The Yankees' Curtis Granderson rounds the bases after hitting his tiebreaking solo home run in the seventh inning against Detroit. (Mar. 31, 2011) Credit: Chris Ware

We know it's a marathon, yet we can't help ourselves. Not we in the public, not the players and often not the folks making the decisions.

Everyone wants to be ready for Opening Day.

The Yankees took the plunge on Curtis Granderson, a question mark 24 hours before first pitch, and their 6-3 victory over the Tigers -- at frigid Yankee Stadium -- might not have occurred without their recovering centerfielder's contributions. He hit a tiebreaking home run in the seventh inning, a solo blast off Tigers lefthander Phil Coke -- one of the players the Yankees traded to get Granderson -- and excelled defensively.

The Yankees experienced their roughest offseason in recent memory, but when plate umpire Dale Scott proclaimed, "Play ball!" the Yankees looked ready. Granderson, now a second-year Yankee, especially so.

"Someone said [Wednesday in Tampa], 'How do you think you'll feel on a dive?' " said Granderson, who had an excellent diving catch and a running, over-the-shoulder catch among his six putouts. "I go, 'You know what? I hadn't even thought about that.' . . . It felt fine."

Said Joe Girardi, "He looks great."

As Girardi worked out the rest of his team in the Bronx on Wednesday, a chance for the club to get re-acclimated to the elements, Granderson stayed in Florida and played in a minor-league game, subjecting his injured oblique (an injury suffered March 22) to a final test. The Yankees have proved capable of patience in these scenarios, so their green light reflected a strong confidence that Granderson would be all right.

The dive came on the game's second batter, Will Rhymes. Girardi was anxious for a moment. "I saw him get up and smile," the manager said, "so I wasn't too concerned."

In the ninth, Granderson sprinted back to track down Brandon Inge's long line drive with a backhand catch. "A wonderful, wonderful play," Mariano Rivera called it. "In summertime, that's out of the park."

For Granderson, the greater concern came at the plate. "The good thing was, with the pain, as long as I made contact, it was good," he said. "Swings and misses were a little iffy."

That he possessed the strength to go deep surprised him "a little bit," he said. That he did it off Coke provided an especially encouraging snapshot. First, because Granderson has struggled so much against lefty pitching.

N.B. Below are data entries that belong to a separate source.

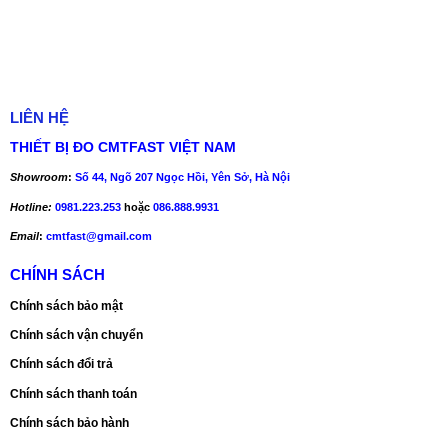
LIÊN HỆ
THIẾT BỊ ĐO CMTFAST VIỆT NAM
Showroom
:
Số 44, Ngõ 207 Ngọc Hồi, Yên Sở, Hà Nội
Hotline:
0981.223.253
hoặc
086.888.9931
Email
:
cmtfast@gmail.com
CHÍNH SÁCH
Chính sách bảo mật
Chính sách vận chuyển
Chính sách đổi trả
Chính sách thanh toán
Chính sách bảo hành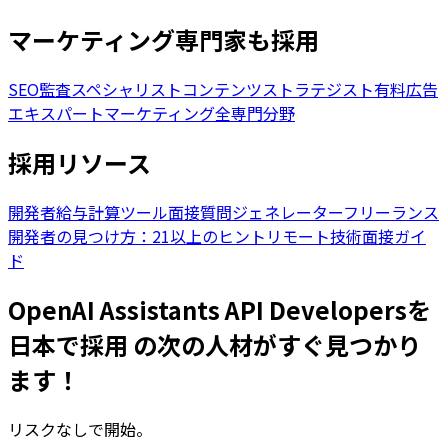
マーケティング専門家も採用
SEO監査スペシャリスト
コンテンツストラテジスト
有料広告
エキスパート
マーケティング全専門分野
採用リソース
開発者給与計算ツール
面接質問ジェネレーター
フリーランス
開発者の見つけ方：21以上のヒント
リモート技術面接ガイ
ド
OpenAI Assistants API Developersを
日本で採用 の次の人材がすぐ見つかり
ます！
リスクなしで開始。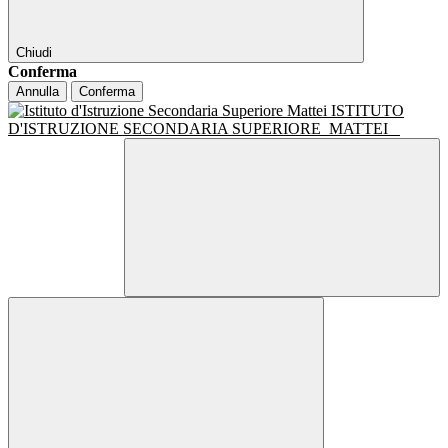
Chiudi
Conferma
Annulla
Conferma
ISTITUTO
D'ISTRUZIONE SECONDARIA SUPERIORE
MATTEI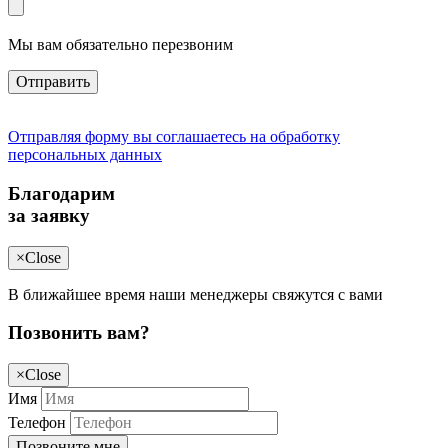
Мы вам обязательно перезвоним
Отправить
Отправляя форму вы соглашаетесь на обработку
персональных данных
Благодарим
за заявку
×
Close
В ближайшее время наши менеджеры свяжутся с вами
Позвонить вам?
×
Close
Имя
Телефон
Позвоните мне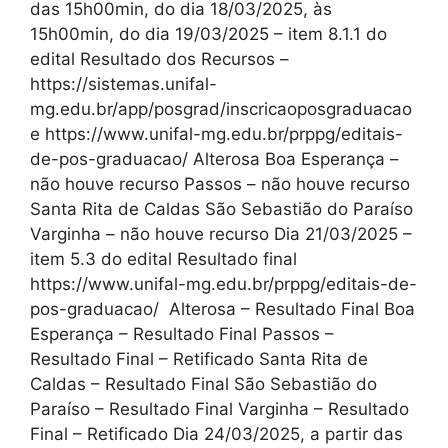
das 15h00min, do dia 18/03/2025, às
15h00min, do dia 19/03/2025 – item 8.1.1 do
edital Resultado dos Recursos –
https://sistemas.unifal-
mg.edu.br/app/posgrad/inscricaoposgraduacao
e https://www.unifal-mg.edu.br/prppg/editais-
de-pos-graduacao/ Alterosa Boa Esperança –
não houve recurso Passos – não houve recurso
Santa Rita de Caldas São Sebastião do Paraíso
Varginha – não houve recurso Dia 21/03/2025 –
item 5.3 do edital Resultado final
https://www.unifal-mg.edu.br/prppg/editais-de-
pos-graduacao/ Alterosa – Resultado Final Boa
Esperança – Resultado Final Passos –
Resultado Final – Retificado Santa Rita de
Caldas – Resultado Final São Sebastião do
Paraíso – Resultado Final Varginha – Resultado
Final – Retificado Dia 24/03/2025, a partir das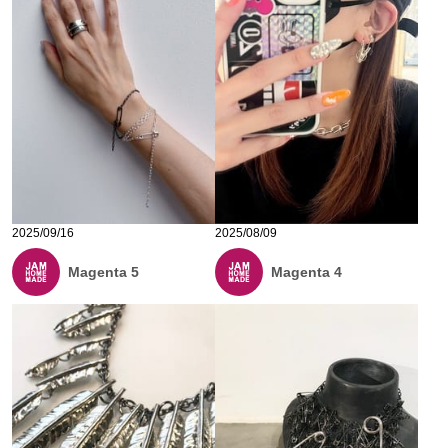
2025/09/16
2025/08/09
Magenta 5
Magenta 4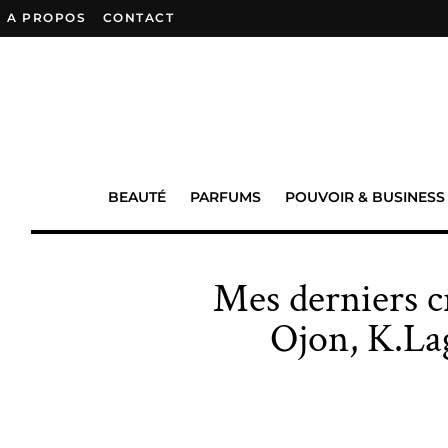
A PROPOS
–
CONTACT
BEAUTÉ
PARFUMS
POUVOIR & BUSINESS
Mes derniers c
Ojon, K.La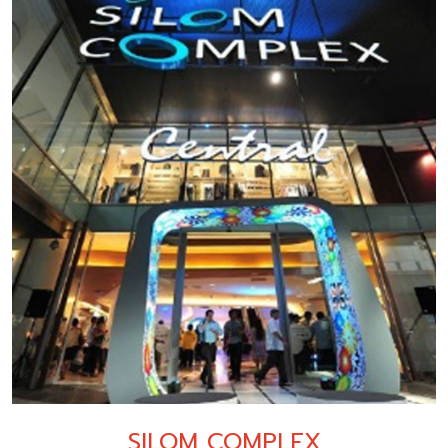
SILOM COMPLEX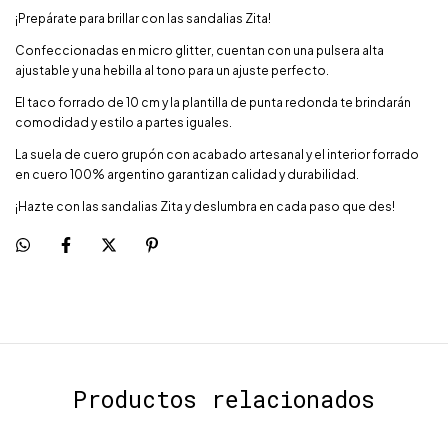
¡Prepárate para brillar con las sandalias Zita!
Confeccionadas en micro glitter, cuentan con una pulsera alta
ajustable y una hebilla al tono para un ajuste perfecto.
El taco forrado de 10 cm y la plantilla de punta redonda te brindarán
comodidad y estilo a partes iguales.
La suela de cuero grupón con acabado artesanal y el interior forrado
en cuero 100% argentino garantizan calidad y durabilidad.
¡Hazte con las sandalias Zita y deslumbra en cada paso que des!
Productos relacionados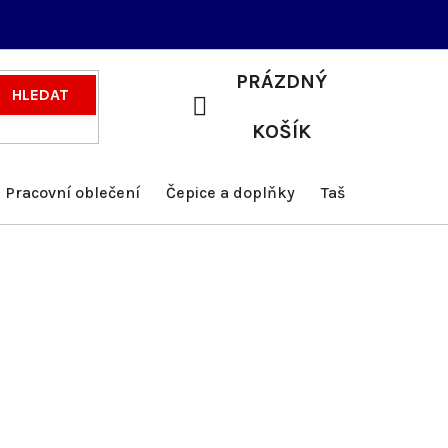
PRÁZDNÝ
HLEDAT
NÁKUPNÍ
KOŠÍK
KOŠÍK
Pracovní oblečení
Čepice a doplňky
Tašky a batohy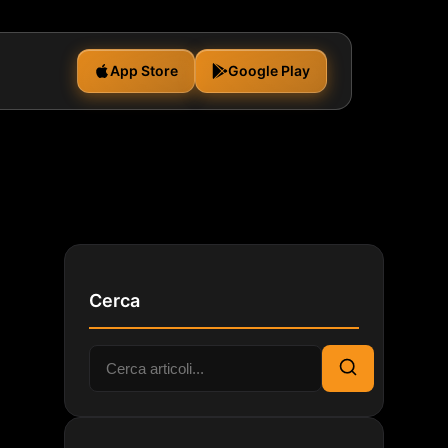
App Store
Google Play
Cerca
Cerca:
Cerca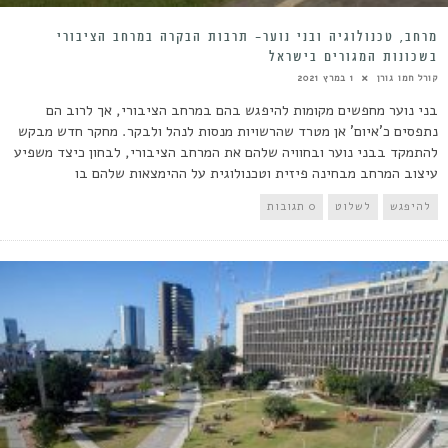
מרחב, טכנולוגיה ובני נוער- תרבות הבקרה במרחב הציבורי
בשכונות המגורים בישראל
קורל חמו גורן
1 במרץ 2021
בני נוער מחפשים מקומות להיפגש בהם במרחב הציבורי, אך לרוב הם
נתפסים כ'איום' אן מטרד שהרשויות מנסות לנהל ולבקר. מחקר חדש מבקש
להתמקד בבני נוער ובחוויה שלהם את המרחב הציבורי, לבחון כיצד משפיע
עיצוב המרחב מבחינה פיזית וטכנולוגית על ההימצאות שלהם בו
להיפגש
לשלוט
0 תגובות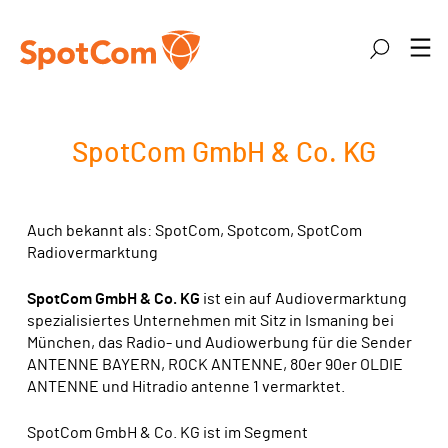
Zum Hauptinhalt springen
Suche
MENÜ
SpotCom GmbH & Co. KG
Auch bekannt als: SpotCom, Spotcom, SpotCom
Radiovermarktung
SpotCom GmbH & Co. KG
ist ein auf Audiovermarktung
spezialisiertes Unternehmen mit Sitz in Ismaning bei
München, das Radio- und Audiowerbung für die Sender
ANTENNE BAYERN, ROCK ANTENNE, 80er 90er OLDIE
ANTENNE und Hitradio antenne 1 vermarktet.
SpotCom GmbH & Co. KG ist im Segment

And second, because in 2010, the Tigers got the better end of the Granderson deal, thanks to the success and cheap paychecks of Coke and Austin Jackson.

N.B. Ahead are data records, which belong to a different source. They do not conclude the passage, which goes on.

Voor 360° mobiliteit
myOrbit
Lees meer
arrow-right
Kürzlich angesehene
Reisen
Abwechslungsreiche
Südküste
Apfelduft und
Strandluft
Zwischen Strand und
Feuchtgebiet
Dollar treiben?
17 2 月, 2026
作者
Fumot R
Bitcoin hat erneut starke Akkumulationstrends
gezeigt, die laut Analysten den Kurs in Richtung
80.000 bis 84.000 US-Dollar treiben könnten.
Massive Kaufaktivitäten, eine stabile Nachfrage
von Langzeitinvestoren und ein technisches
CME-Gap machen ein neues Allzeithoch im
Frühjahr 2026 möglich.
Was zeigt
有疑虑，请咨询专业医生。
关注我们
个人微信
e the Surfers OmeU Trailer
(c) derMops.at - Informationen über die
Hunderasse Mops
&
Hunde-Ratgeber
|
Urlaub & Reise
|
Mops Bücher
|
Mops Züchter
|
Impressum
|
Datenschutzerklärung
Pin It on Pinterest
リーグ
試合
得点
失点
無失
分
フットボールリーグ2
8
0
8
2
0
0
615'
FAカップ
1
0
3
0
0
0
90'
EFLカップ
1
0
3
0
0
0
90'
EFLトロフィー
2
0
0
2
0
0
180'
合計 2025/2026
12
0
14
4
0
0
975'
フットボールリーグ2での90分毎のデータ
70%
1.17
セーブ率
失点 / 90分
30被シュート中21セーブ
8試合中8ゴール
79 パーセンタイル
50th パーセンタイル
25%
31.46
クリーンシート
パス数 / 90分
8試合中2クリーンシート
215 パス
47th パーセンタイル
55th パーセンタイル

Most trades must play out longer before you can fully evaluate them, and Granderson's turnaround late last year -- as he and hitting coach Kevin Long dramatically reworked Granderson's swing -- provides hope that this year might work out better.

Really, when you scan the Yankees' roster, the 30-year-old Granderson looks like the best breakout candidate among the everyday players. Mark Teixeira, Alex Rodriguez and Derek Jeter all could bounce back from rough 2010 campaigns, but Granderson is the one guy who could reach new heights.

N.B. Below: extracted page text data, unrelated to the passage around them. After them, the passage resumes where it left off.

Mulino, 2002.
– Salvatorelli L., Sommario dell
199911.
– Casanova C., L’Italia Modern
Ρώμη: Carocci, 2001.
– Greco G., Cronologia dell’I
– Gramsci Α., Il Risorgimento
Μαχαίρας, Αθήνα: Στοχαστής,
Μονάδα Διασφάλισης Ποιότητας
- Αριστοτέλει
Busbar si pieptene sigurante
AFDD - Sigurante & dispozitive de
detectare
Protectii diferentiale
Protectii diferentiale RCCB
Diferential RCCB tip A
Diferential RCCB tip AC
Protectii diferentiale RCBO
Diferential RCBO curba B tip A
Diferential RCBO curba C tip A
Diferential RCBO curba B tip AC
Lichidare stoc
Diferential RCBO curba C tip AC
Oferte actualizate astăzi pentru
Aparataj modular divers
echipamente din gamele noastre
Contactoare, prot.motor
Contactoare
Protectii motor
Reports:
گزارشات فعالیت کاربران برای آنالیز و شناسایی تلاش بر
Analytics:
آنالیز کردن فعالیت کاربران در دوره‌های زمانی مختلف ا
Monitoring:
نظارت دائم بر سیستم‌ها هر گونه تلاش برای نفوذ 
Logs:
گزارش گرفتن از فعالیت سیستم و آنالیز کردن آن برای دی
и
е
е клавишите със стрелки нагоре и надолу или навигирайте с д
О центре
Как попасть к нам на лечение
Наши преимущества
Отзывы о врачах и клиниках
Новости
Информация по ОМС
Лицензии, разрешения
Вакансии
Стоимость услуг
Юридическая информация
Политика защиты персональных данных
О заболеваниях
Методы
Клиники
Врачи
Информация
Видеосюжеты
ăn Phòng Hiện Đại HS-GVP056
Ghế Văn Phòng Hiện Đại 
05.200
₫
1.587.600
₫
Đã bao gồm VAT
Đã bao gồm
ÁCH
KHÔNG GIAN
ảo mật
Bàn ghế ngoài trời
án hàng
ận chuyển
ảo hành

"I look at it as, all the firsts are out of the way," Granderson said. "I knew of [the other Yankees players]. Now I know these guys. I knew of the city and the fans, and now I know how it is. So all of these question marks are all gone, versus looking forward to it like I am now -- and being ready for it because I know exactly how it is versus wondering what it's going to be.

"I'm very excited for this season, and hopefully looking to push forward. Who knows what will happen when it's all done, but I'm excited to get it going."

He looked ready. As did Joba Chamberlain and Rafael Soriano. As did pretty much everyone, really.

The Yankees know what's in front of them and certainly won't celebrate completing the first of 162 laps. But there's no harm in looking good out of the gate.